Sunday, April 6, 2008

Real Grown Ups: Stories of people that are well on their way to being "mature"

Filling out the usual plethora of forms at the doctor's office the other day, I came to the blank marked "person to contact in case of an emergency (not living in your home)". I started to do the usual and write in the name of my in-laws (my parent's don't live locally), when I realized I could put my daughter's name in that blank. She is after all a married, self-supporting 21 year old adult with a cell phone and a car. I stopped a moment and let the gravity of that hit me--she is now a real grown up. Now I know a lot of people would say 'heeello!' She's been married and gone for almost a year now! But if you have grown children, you will know what I mean when I say it is a process. Seeing your child--the one whose nose, bottom, and tears you wiped--as an adult takes some getting used to.

It's not like we haven't been having 'grown up' conversations for a long time. This is the kid who at the ripe age of four asked at a restaurant, "Mommy, what does 'gay' mean?" and wouldn't take 'happy' for an answer. We've talked about what it means to 'be good' and later what it means to live out your faith in a school enviroment where your beliefs are not the accepted norm. We've talked about what it means to love your friends even when they are not being very lovable. We've talked about how to love your brother even when he is driving you absolutely stark-raving-maniac-crazy. We've talked about what it means to love someone so much that you can't see straight or see yourself living without them. We've talked volumes about other essentials over the years--clothes, art, movies, music, chocolate, hair--the list would be enormous. We're big talkers. We like to think and work things out verbally, much to the dismay of our more inward thinking husbands. Lately, we've talked a lot about what it means to do what you really love and to do it for the One who deserves all our love and lives.

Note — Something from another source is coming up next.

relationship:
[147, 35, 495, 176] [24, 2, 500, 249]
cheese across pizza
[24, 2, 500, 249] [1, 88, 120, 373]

Yesterday, she and favorite son-in-law went with about a dozen people to Detroit to minister to homeless people. They didn't preach, hold a rally, or try to get people into a program. They just loaded up their cars with blankets and groceries and met the needy and poor where they were--giving them a little help, listening to those that wanted to talk, praying for those who needed hope. They showed their love for God in basic, but tangible ways.

Tonight, hubby and I sat and listened as they shared their desires and dreams of going to South Africa this summer. While not really the first step--God has been doing things on this front for a while now--it may be the next leg of the journey to making overseas mission work their life's work. God has been weaving the threads of their lives together toward this purpose from the beginning. And through a web of interconnection that only God can pull together, He has led them to not only those who can make this dream a reality, but also those who share their enthusiasm and prayerfully support them.

Trying your best to live a life of love. Showing others love in hands-on, unselfish ways. Working toward making your God-given dreams a reality. Isn't that what being a real grown up should be all about?

And at the very least, isn't that the kind of person you want to call in case of emergency?

1 comment:

lilacpuppy said...

Aw, mommy, you're making me all teary -eyed! You know, the only problem with putting me on your emergency list is that I'd probably get lost on the way to the hospital. It seems I've inherited everything but your sense of direction :)

Anywho, thanks for listening to us the other day!